Rewrite the part of the material that opens at its start and closes with the line containing "Identify the document", both ends included, replacing "bounding box" with "enclosing rectangle" and leaving everything else unchanged. Leave the pictures out of your answer.

→ Supplied entries:
..........

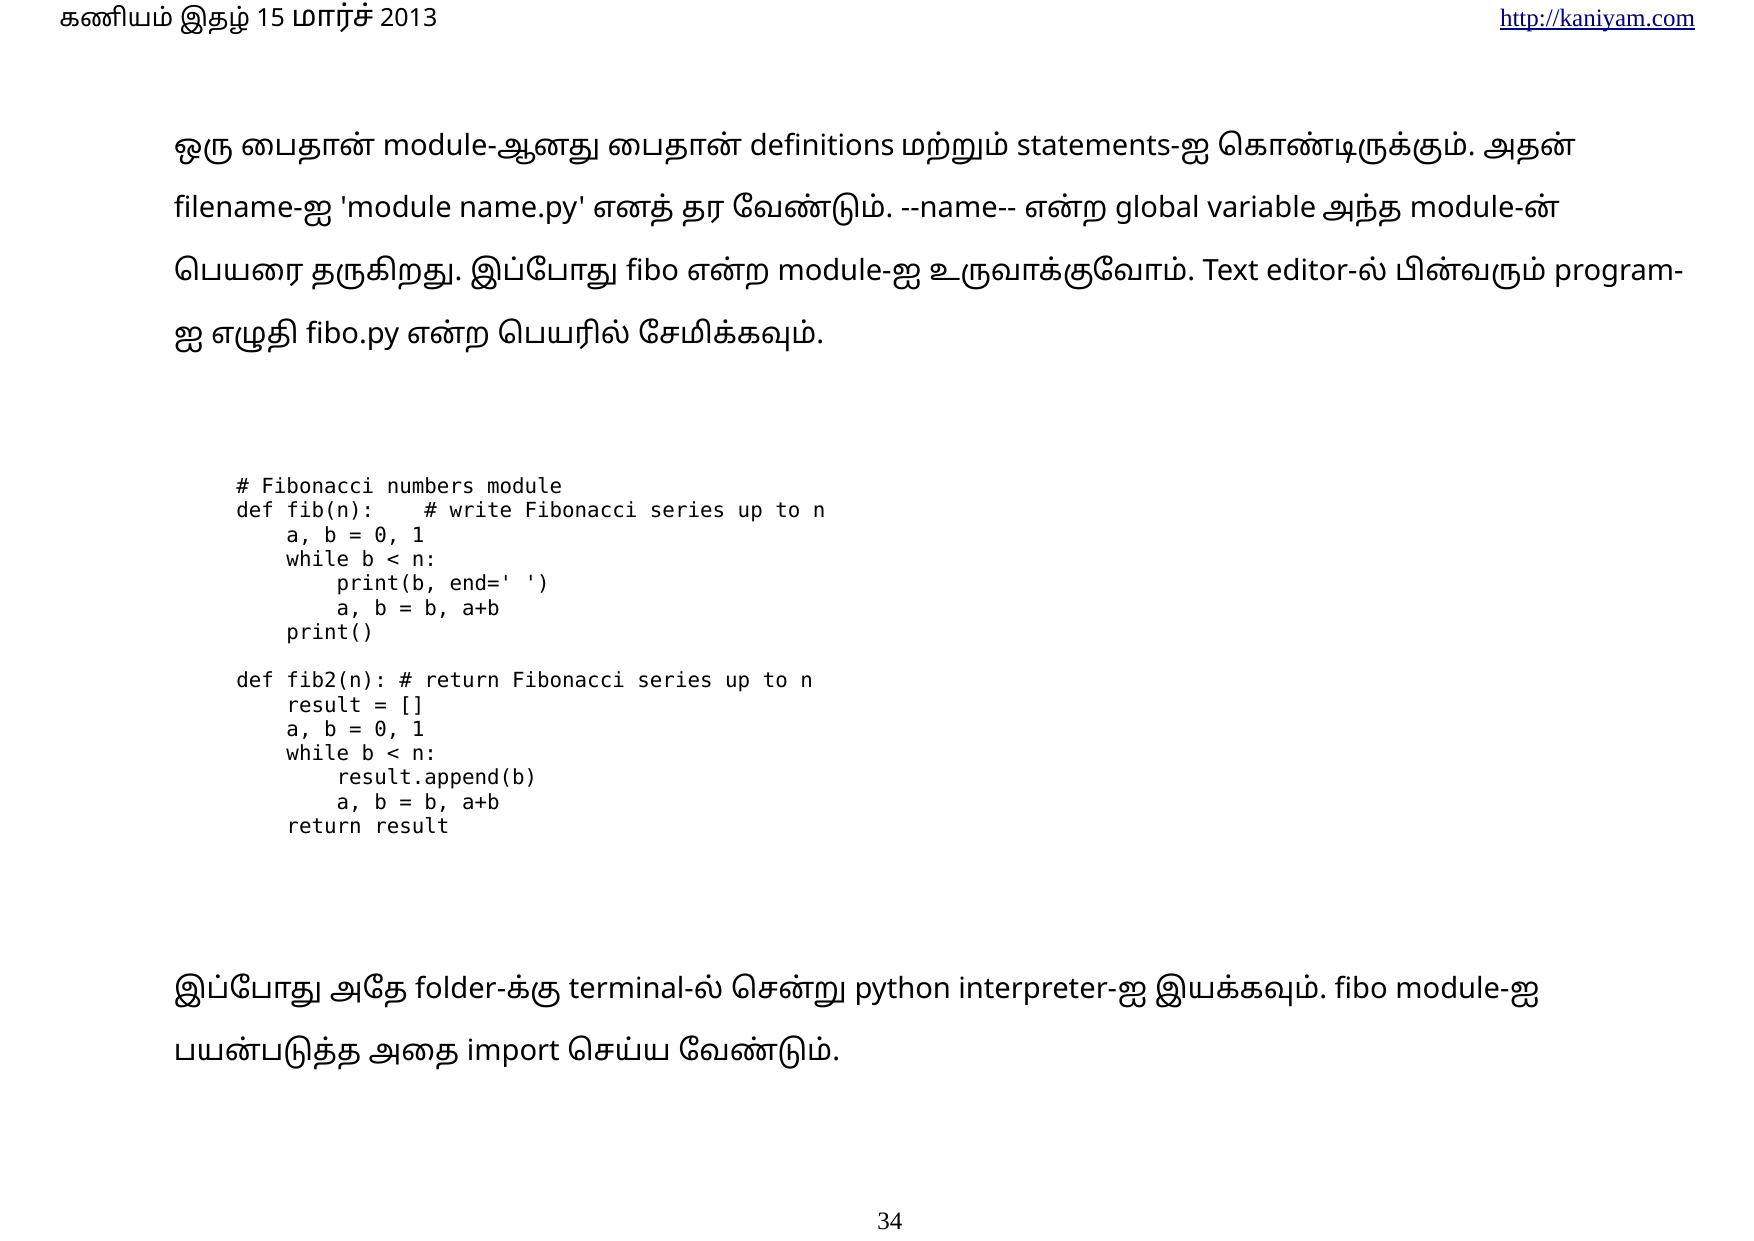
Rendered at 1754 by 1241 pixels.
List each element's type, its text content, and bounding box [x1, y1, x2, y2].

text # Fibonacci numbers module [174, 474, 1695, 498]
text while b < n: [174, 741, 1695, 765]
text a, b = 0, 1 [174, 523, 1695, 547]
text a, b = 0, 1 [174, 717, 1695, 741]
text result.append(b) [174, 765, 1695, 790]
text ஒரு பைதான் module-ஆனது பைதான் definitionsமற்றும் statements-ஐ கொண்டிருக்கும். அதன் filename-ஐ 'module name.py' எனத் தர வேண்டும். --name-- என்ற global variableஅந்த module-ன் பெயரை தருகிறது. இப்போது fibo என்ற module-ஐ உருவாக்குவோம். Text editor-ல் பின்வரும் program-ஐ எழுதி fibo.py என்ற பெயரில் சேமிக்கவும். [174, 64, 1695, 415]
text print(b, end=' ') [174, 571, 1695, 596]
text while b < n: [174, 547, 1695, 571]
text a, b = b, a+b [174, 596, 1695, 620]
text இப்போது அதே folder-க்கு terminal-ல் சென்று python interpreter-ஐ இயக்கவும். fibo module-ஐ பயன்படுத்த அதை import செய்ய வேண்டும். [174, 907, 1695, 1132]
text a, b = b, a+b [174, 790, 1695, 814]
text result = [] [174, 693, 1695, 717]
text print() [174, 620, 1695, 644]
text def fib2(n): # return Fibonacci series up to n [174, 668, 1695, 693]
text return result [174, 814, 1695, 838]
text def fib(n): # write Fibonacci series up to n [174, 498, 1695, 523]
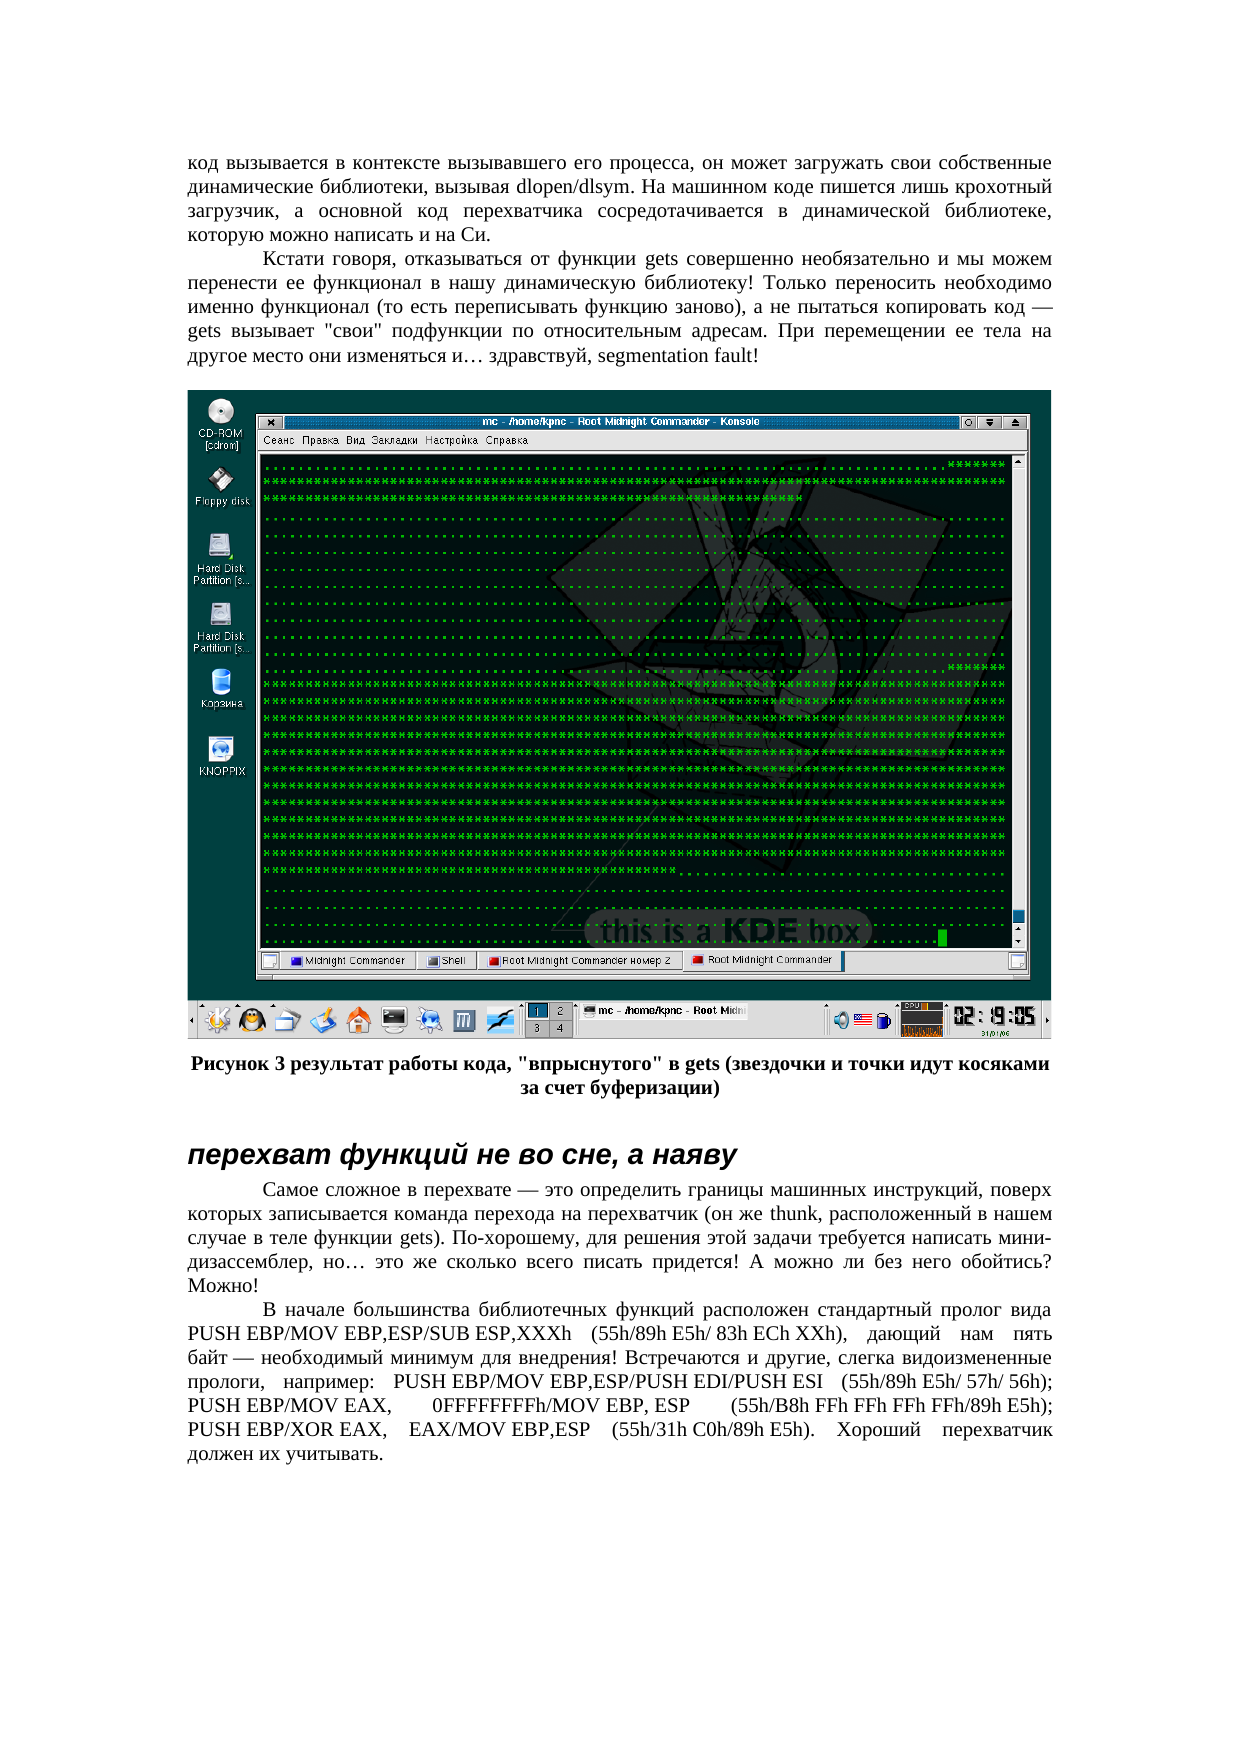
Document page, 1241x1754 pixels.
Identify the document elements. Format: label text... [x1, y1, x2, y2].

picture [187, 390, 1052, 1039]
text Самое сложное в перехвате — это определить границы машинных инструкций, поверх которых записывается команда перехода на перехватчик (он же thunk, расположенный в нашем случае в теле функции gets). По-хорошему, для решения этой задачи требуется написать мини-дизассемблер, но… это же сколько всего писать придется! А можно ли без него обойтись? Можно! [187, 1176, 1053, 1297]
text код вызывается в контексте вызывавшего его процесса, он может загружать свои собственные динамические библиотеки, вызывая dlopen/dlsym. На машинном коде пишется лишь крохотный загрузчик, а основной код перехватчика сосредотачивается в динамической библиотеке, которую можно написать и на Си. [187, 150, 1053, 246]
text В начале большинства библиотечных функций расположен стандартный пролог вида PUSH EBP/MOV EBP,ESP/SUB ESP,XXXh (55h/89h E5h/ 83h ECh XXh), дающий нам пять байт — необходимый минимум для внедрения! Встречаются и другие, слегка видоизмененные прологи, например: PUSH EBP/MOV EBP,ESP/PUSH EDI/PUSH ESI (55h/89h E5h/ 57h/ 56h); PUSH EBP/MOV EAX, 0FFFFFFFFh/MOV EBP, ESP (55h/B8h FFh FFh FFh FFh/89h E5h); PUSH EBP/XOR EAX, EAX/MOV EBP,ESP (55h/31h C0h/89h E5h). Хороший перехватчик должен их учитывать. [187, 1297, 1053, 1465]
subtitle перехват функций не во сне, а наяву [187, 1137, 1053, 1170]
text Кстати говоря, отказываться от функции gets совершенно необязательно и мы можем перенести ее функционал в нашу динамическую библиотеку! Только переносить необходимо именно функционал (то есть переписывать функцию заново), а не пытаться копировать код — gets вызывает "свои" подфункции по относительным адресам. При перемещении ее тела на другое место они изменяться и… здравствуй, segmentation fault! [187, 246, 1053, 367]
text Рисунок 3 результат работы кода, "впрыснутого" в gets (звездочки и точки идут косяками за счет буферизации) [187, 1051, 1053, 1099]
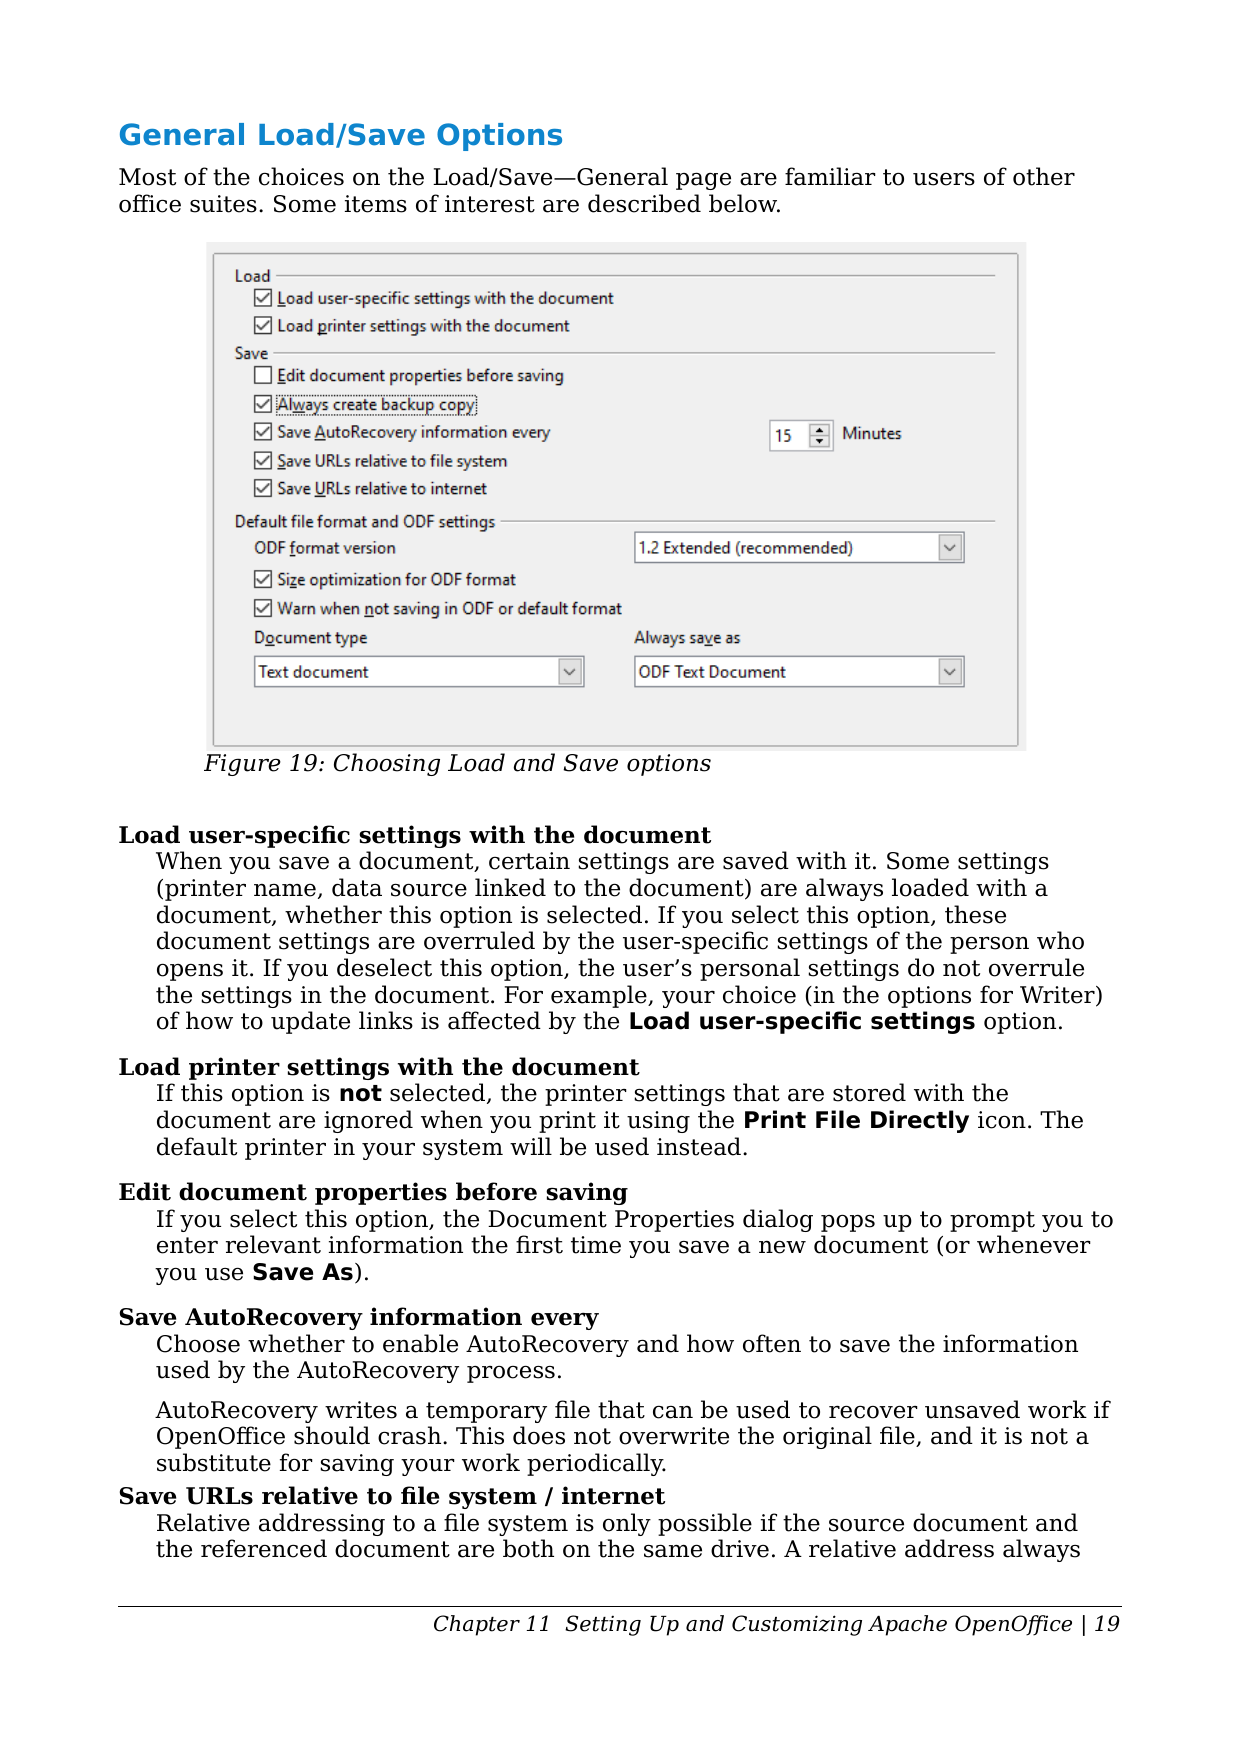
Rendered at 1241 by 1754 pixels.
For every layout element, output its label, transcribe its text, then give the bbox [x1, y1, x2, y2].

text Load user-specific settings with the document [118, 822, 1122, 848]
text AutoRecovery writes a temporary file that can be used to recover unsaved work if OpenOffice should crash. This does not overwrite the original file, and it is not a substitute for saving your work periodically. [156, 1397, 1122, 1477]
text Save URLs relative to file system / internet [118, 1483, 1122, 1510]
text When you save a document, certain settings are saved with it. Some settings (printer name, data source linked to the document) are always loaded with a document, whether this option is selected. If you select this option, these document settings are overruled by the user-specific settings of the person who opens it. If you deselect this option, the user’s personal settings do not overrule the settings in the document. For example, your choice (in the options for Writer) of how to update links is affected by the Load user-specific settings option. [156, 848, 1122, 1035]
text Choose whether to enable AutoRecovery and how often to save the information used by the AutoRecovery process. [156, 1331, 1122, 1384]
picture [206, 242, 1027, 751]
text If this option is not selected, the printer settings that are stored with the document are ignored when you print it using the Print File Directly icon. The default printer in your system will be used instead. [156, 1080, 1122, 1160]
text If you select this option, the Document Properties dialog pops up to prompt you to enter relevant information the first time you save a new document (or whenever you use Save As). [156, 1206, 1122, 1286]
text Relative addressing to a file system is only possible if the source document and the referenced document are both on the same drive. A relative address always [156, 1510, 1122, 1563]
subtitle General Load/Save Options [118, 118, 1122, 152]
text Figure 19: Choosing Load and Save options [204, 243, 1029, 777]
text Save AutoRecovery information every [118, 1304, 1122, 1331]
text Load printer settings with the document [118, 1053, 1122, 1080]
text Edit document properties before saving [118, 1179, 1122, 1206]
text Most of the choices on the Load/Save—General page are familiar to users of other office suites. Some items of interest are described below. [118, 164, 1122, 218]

..........

→ Reply to the task:
Rendered at 1754 by 1241 pixels.
List each element's type, its text content, and enclosing rectangle [x1, y1, x2, y2].

text # Fibonacci numbers module [174, 474, 1695, 498]
text while b < n: [174, 741, 1695, 765]
text a, b = 0, 1 [174, 523, 1695, 547]
text a, b = 0, 1 [174, 717, 1695, 741]
text result.append(b) [174, 765, 1695, 790]
text ஒரு பைதான் module-ஆனது பைதான் definitionsமற்றும் statements-ஐ கொண்டிருக்கும். அதன் filename-ஐ 'module name.py' எனத் தர வேண்டும். --name-- என்ற global variableஅந்த module-ன் பெயரை தருகிறது. இப்போது fibo என்ற module-ஐ உருவாக்குவோம். Text editor-ல் பின்வரும் program-ஐ எழுதி fibo.py என்ற பெயரில் சேமிக்கவும். [174, 64, 1695, 415]
text print(b, end=' ') [174, 571, 1695, 596]
text while b < n: [174, 547, 1695, 571]
text a, b = b, a+b [174, 596, 1695, 620]
text இப்போது அதே folder-க்கு terminal-ல் சென்று python interpreter-ஐ இயக்கவும். fibo module-ஐ பயன்படுத்த அதை import செய்ய வேண்டும். [174, 907, 1695, 1132]
text a, b = b, a+b [174, 790, 1695, 814]
text result = [] [174, 693, 1695, 717]
text print() [174, 620, 1695, 644]
text def fib2(n): # return Fibonacci series up to n [174, 668, 1695, 693]
text return result [174, 814, 1695, 838]
text def fib(n): # write Fibonacci series up to n [174, 498, 1695, 523]
Document page, 1241x1754 pixels.
Identify the document elements. Format: label text... [x1, y1, x2, y2].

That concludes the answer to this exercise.